Captain Raymond and his wife and daughters returned to the yacht rather earlier than was their wont, and sat on its deck awaiting the coming of the others.

"Papa," said Lucilla, breaking a momentary silence, "I have been wondering why you took the cousins to Michigan City rather than to Pleasant Plains as you did before."

"Because it would have taken a good deal longer to go to Pleasant Plains; for which reason they preferred Michigan City, not wishing to take the cars here because of the great crowds about the stations, causing much inconvenience and some peril to those who must push their way through them."

"I wondered that the bride and groom were willing to go on the cars at all after hearing of the many accidents on the trains of late, papa," said Grace.

"I trust they will not meet with any," said her father. "The crowds are coming in this direction, and I think it is on those trains that most of the accidents occur. But we will all pray for them, asking the Lord to have them in his kind care and keeping."
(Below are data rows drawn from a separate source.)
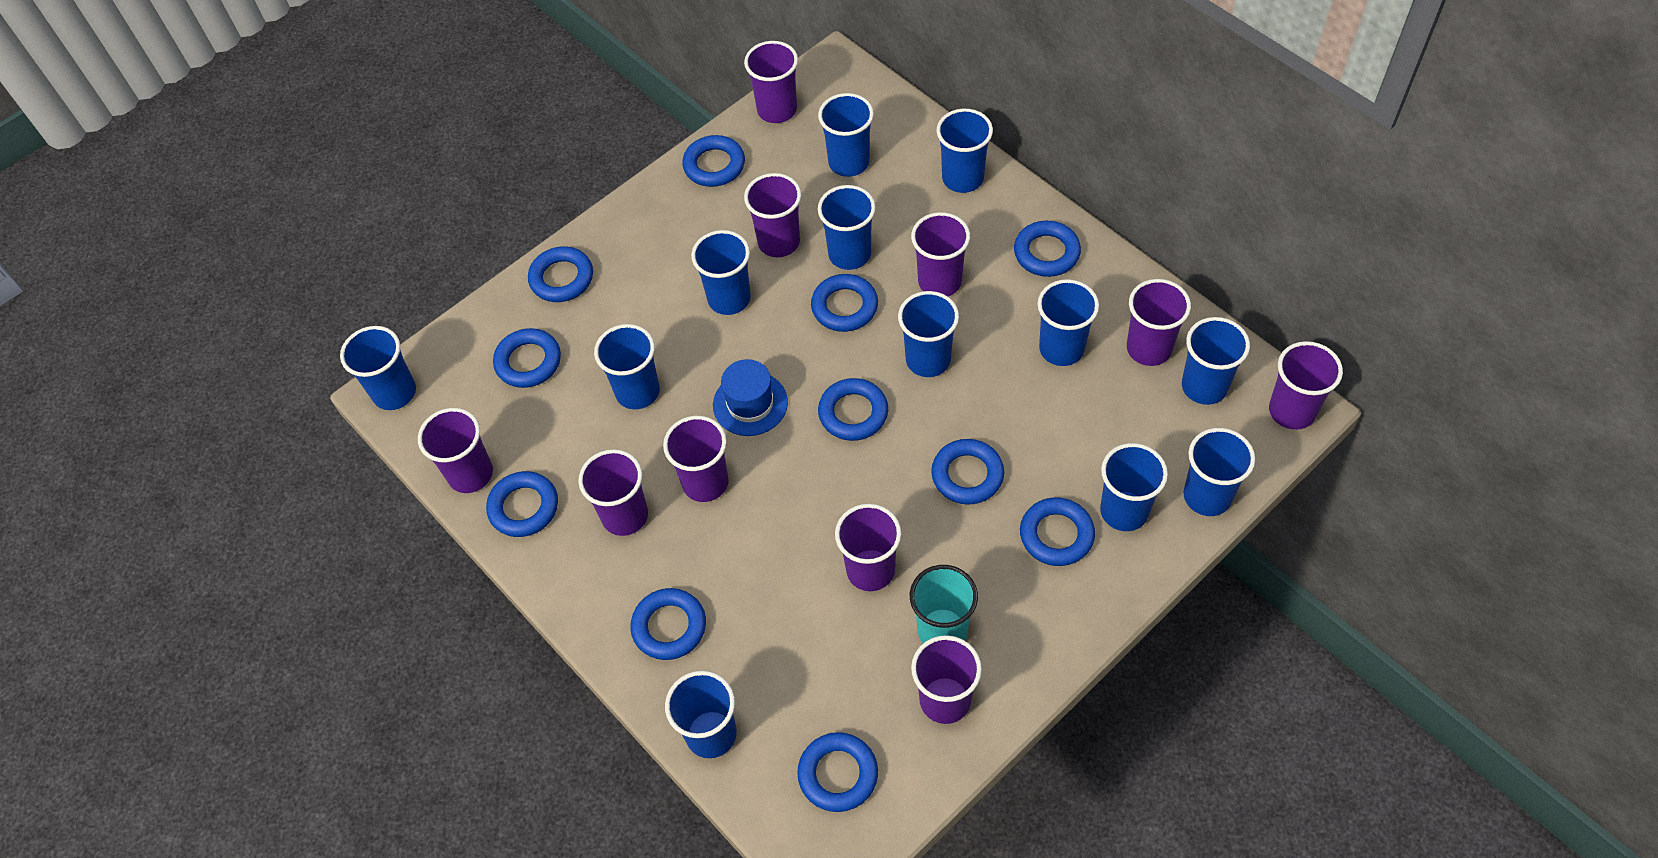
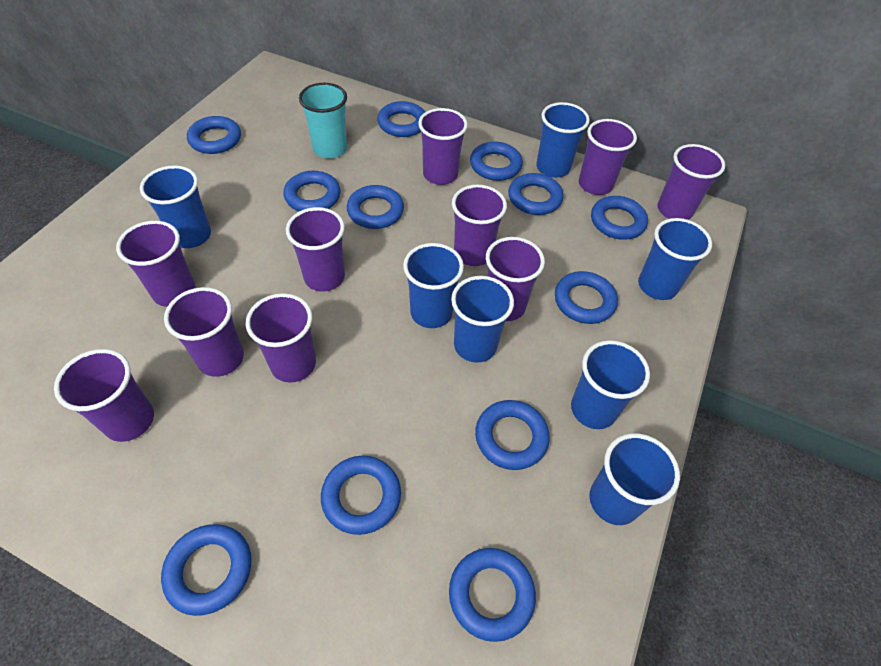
blue cup: [340,326,416,410] [594,324,660,409] [665,671,737,758] [691,230,751,315] [818,93,874,177] [818,185,876,270] [898,291,959,377] [936,109,993,193] [1037,279,1099,366] [1100,443,1168,531] [1182,317,1250,405] [1184,428,1255,516] = 12 -> [140,165,211,248] [403,243,464,328] [451,276,514,363] [536,102,590,178] [571,340,650,429] [589,433,680,525] [638,218,712,300] = 7
blue hat: [713,359,788,436] = 1 -> none = 0
blue ring: [486,471,558,537] [493,328,561,388] [528,246,593,302] [630,588,706,660] [682,135,745,187] [797,732,878,812] [811,274,878,332] [818,378,888,441] [931,439,1004,505] [1014,221,1081,277] [1020,498,1095,566] = 11 -> [161,524,251,616] [187,116,241,154] [283,171,341,211] [321,456,401,535] [347,185,404,229] [377,101,425,137] [449,548,536,642] [470,142,523,181] [475,400,550,470] [508,173,563,215] [555,271,618,324] [591,196,648,240] = 12

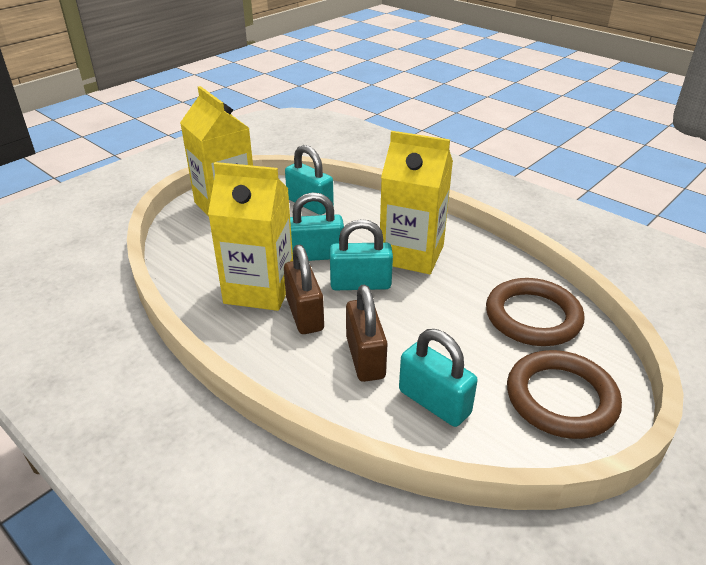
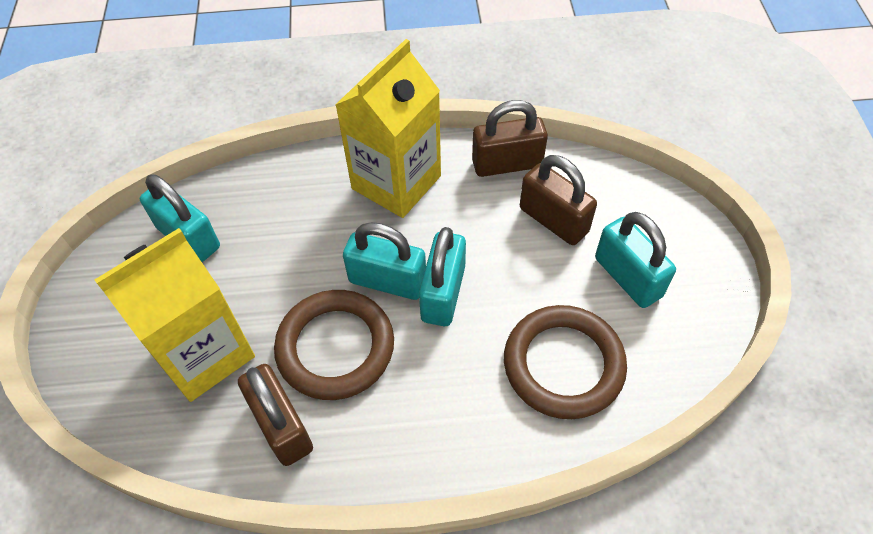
brown padlock: [284,245,324,334] [346,285,388,382] = 2 -> [238,364,313,466] [472,100,548,177] [520,155,597,245] = 3
yellow carton: [180,86,253,217] [208,162,293,311] [380,131,453,274] = 3 -> [95,228,255,402] [335,39,441,218] = 2

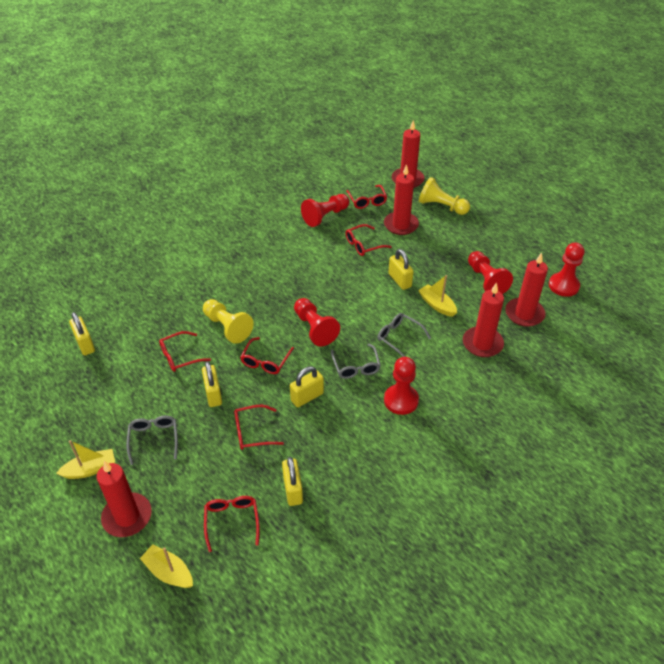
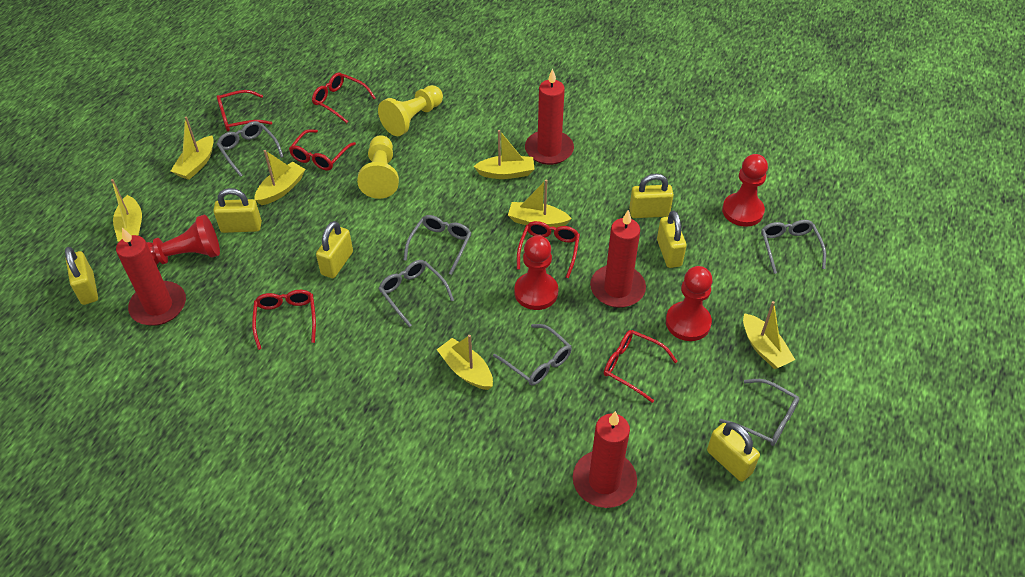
grey glasses: [126,415,178,465] [331,344,381,379] [377,313,431,357] = 3 -> [217,121,284,177] [378,260,454,327] [404,215,471,275] [493,324,572,385] [719,379,799,446] [761,220,826,274] = 6
red candle: [96,461,152,537] [384,164,419,235] [392,120,424,188] [463,282,504,357] [505,253,548,327] = 5 -> [116,228,186,326] [525,68,574,165] [573,411,637,508] [590,210,646,308] = 4
red pawn: [294,298,340,346] [301,194,349,227] [384,357,419,415] [468,251,513,294] [549,243,584,297] = 5 -> [146,215,220,265] [515,235,558,310] [666,266,713,341] [722,154,768,227] = 4
yellow boat: [56,440,115,479] [140,544,193,588] [418,275,457,317] = 3 -> [111,179,142,242] [171,116,214,180] [254,150,305,205] [436,335,493,390] [474,130,535,179] [508,179,572,228] [743,301,795,369] = 7
yellow padlock: [69,312,95,356] [202,362,222,407] [282,457,303,506] [290,366,324,407] [388,249,414,290] = 5 -> [65,247,98,305] [213,188,262,233] [316,221,353,278] [629,174,674,218] [657,211,687,268] [707,422,760,482] = 6

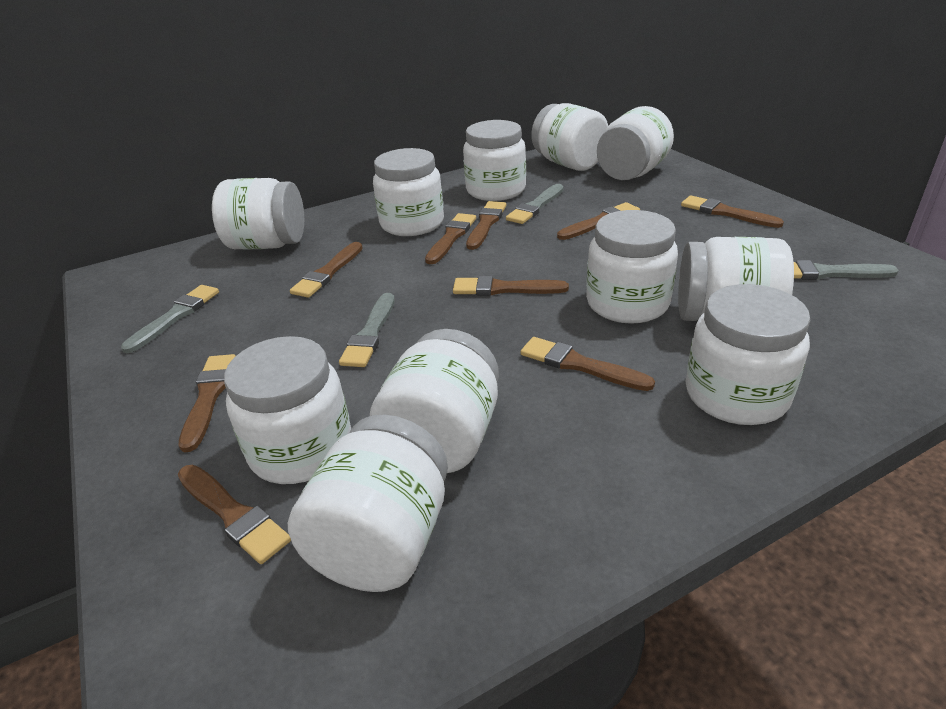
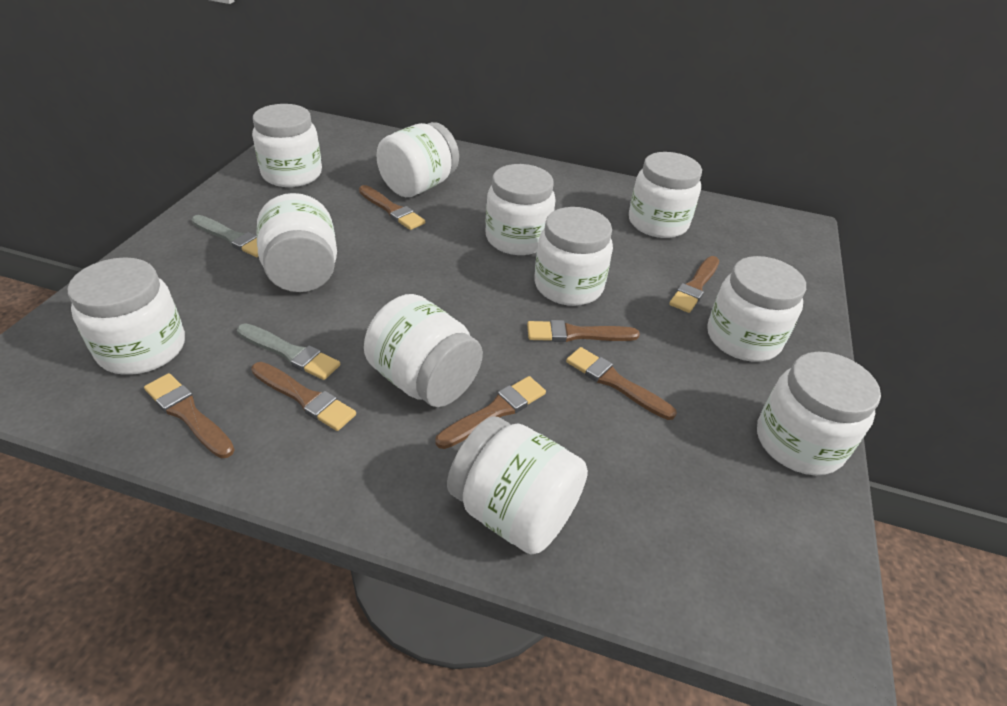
brown brush: [178,465,291,564] [179,354,236,452] [290,242,363,298] [425,213,476,264] [453,276,569,296] [466,201,507,250] [520,337,655,391] [557,202,640,240] [681,195,784,228] = 9 -> [144,373,235,458] [251,362,356,431] [359,185,425,230] [435,376,546,449] [527,320,640,342] [566,347,677,420] [669,256,719,313] = 7
grey brush: [121,285,219,353] [339,293,395,367] [506,184,564,224] [794,260,899,280] = 4 -> [191,215,259,257] [237,323,340,380] = 2

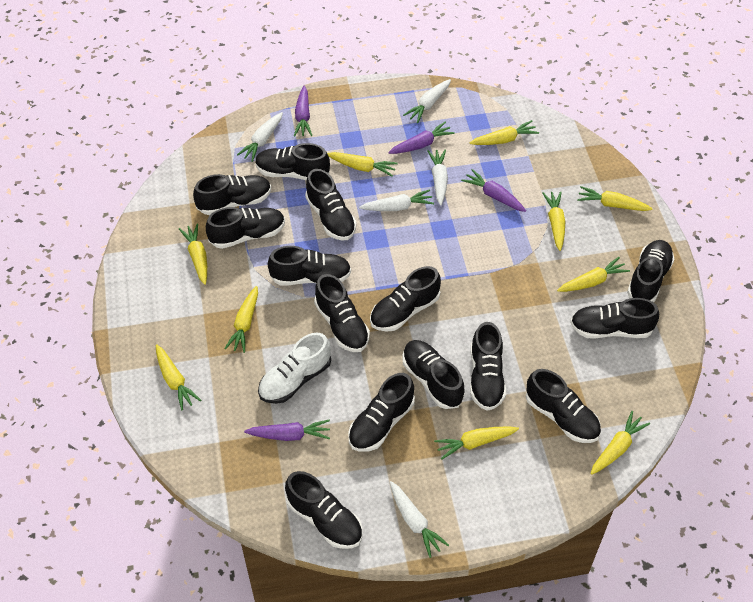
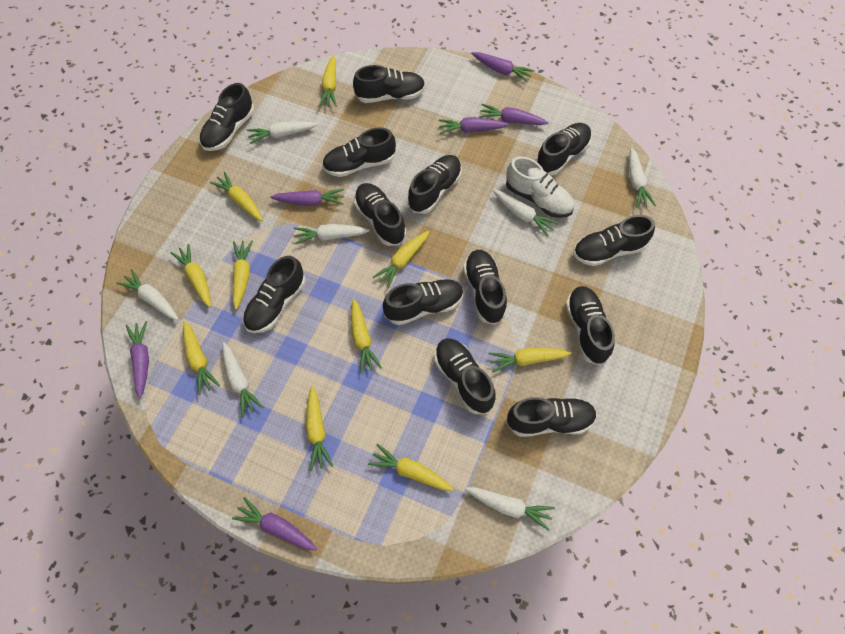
black shoe: [193,174,271,215] [206,207,285,249] [255,143,330,180] [268,246,351,285] [285,471,362,549] [305,169,356,241] [314,274,370,352] [348,373,415,452] [370,266,441,332] [403,340,464,409] [470,322,506,411] [526,369,601,443] [570,298,659,339] [627,240,674,302] = 14 -> [199,83,254,151] [243,256,306,333] [322,128,396,177] [353,65,425,103] [354,183,406,246] [383,279,464,325] [408,155,462,214] [435,338,495,414] [463,250,507,325] [506,397,597,437] [535,123,592,176] [566,286,615,365] [573,215,655,266] = 13
purple carrot: [244,420,330,441] [294,85,312,137] [388,122,455,154] [461,169,526,212] = 4 -> [126,321,149,399] [232,497,317,551] [270,189,344,206] [439,117,509,134] [471,52,535,82] [479,104,549,125] = 6
white carrot: [237,112,283,162] [359,189,434,211] [390,481,449,558] [403,79,451,123] [427,149,448,206] = 5 -> [117,269,179,320] [223,342,263,417] [247,121,318,144] [294,224,370,244] [465,487,555,531] [493,190,559,236] [629,147,656,208] = 7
"Yes, indeed, papa!" she replied, in earnest tones. "I am so glad that we may, and that we know—because he has told us so—that he is the hearer and answerer of prayer. Still I am glad we are not going home by rail."

"So am I," he said; "yet yachts are sometimes wrecked; and in fact there is no place where we could be certain of safety except as our heavenly Father cares for and protects us; and in his kind care and keeping we are safe wherever we may be."